═════ Given passage

Sen. Robert Menendez said the administration had not been transparent on two separate matters relating to Billingslea’s background

Marshall Billingslea prepares to testify during a House Foreign Affairs Committee hearing in 2017.  Billingslea’s nomination is in doubt because lawmakers say the Trump administration has not turned over information relating to Billingslea’s background. (Tom Williams/CQ Roll Call file photo)
Marshall Billingslea prepares to testify during a House Foreign Affairs Committee hearing in 2017.  Billingslea’s nomination is in doubt because lawmakers say the Trump administration has not turned over information relating to Billingslea’s background. (Tom Williams/CQ Roll Call file photo)

The future of a Trump nominee to serve as the executive branch’s highest-ranking human rights official is in doubt following a difficult Senate Foreign Relations confirmation hearing and lawmakers’ frustration over how the nomination has been muscled through.

With last week’s confirmation hearing of Marshall Billingslea to be the next undersecretary of State for civilian security, democracy and human rights, Committee Chairman Jim Risch, R-Idaho, broke with a decades-long tradition of agreement between the Republican and Democratic panel leaders when scheduling committee hearings and markups.

══════════
═════ Available data

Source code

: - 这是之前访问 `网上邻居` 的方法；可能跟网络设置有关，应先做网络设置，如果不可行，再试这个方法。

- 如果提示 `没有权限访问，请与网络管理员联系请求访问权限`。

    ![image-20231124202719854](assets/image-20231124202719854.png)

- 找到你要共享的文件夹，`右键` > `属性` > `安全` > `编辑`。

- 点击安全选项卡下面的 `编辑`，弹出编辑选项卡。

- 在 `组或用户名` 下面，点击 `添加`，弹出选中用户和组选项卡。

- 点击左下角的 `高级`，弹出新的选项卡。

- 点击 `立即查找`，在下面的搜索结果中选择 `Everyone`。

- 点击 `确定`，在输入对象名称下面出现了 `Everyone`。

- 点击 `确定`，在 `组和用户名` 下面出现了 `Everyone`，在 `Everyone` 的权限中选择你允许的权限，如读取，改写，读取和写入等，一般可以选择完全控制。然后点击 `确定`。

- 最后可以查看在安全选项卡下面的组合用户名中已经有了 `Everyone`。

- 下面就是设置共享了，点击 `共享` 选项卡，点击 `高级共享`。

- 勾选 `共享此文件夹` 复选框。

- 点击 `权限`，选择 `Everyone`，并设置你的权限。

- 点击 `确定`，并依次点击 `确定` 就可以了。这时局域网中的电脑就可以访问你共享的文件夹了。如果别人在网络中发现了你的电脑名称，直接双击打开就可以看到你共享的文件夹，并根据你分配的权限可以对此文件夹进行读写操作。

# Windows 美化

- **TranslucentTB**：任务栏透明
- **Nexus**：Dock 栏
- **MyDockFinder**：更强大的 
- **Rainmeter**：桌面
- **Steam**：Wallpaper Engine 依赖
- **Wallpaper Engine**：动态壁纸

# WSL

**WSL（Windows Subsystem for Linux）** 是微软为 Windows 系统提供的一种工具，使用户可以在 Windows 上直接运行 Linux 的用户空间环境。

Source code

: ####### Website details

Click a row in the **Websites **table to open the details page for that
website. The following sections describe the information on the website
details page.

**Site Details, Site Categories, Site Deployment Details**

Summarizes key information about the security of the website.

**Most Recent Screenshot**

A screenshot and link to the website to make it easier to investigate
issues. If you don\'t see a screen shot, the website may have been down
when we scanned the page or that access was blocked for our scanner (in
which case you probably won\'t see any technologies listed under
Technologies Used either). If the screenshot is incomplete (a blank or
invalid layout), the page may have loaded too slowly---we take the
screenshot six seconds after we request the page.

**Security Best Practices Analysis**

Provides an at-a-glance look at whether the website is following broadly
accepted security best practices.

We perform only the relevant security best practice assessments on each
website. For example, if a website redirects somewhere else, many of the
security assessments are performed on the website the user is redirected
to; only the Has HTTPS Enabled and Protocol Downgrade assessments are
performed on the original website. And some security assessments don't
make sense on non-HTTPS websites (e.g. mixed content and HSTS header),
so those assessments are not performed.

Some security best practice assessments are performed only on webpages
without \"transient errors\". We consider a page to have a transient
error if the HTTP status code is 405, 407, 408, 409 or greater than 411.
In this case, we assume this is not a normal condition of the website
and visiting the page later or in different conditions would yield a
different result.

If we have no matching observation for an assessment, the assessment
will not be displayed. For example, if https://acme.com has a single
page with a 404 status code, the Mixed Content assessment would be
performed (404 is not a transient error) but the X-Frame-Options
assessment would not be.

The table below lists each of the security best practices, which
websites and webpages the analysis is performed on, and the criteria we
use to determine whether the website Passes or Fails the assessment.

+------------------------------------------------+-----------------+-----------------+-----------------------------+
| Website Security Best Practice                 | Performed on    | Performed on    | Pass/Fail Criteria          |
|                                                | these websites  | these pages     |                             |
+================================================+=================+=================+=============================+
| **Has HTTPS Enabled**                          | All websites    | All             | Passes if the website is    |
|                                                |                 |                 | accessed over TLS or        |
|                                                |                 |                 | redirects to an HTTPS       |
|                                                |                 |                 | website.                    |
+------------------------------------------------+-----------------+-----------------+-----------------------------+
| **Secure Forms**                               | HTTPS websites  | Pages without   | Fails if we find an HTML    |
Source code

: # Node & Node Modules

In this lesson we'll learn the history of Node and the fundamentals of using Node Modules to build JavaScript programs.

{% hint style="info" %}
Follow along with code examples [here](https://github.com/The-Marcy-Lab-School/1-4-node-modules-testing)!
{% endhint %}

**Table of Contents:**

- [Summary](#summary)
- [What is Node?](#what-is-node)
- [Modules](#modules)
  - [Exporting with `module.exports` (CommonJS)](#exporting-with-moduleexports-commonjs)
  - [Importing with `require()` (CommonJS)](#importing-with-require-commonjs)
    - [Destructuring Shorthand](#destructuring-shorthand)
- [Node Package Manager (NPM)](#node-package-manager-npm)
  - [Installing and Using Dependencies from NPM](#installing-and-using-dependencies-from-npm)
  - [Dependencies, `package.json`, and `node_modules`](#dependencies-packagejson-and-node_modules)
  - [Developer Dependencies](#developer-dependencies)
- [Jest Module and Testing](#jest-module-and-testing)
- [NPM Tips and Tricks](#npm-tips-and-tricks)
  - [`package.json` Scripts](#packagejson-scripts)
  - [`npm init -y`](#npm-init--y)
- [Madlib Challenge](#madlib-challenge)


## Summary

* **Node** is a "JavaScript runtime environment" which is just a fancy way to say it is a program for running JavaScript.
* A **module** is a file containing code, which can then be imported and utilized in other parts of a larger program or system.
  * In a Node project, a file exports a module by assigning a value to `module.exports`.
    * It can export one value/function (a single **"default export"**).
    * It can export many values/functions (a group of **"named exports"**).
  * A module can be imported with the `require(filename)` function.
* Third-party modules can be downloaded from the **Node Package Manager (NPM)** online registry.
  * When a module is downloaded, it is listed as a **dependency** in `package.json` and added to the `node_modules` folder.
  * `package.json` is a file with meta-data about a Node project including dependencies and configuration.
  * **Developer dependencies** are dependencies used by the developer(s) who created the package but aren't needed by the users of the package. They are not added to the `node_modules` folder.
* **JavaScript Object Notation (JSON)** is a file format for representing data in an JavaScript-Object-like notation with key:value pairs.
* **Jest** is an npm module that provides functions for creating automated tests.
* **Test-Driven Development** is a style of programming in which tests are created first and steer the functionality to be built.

══════════

> Exercise instructions
1. From the news excerpt about Billingslea's nomination, list every person named with both a first and a last name.
2. Select each line in the listing that contains the word "which".

> List of answers
1. Robert Menendez, Marshall Billingslea, Tom Williams, Jim Risch

2.
which case you probably won\'t see any technologies listed under
The table below lists each of the security best practices, which
* **Node** is a "JavaScript runtime environment" which is just a fancy way to say it is a program for running JavaScript.
* A **module** is a file containing code, which can then be imported and utilized in other parts of a larger program or system.
* **Test-Driven Development** is a style of programming in which tests are created first and steer the functionality to be built.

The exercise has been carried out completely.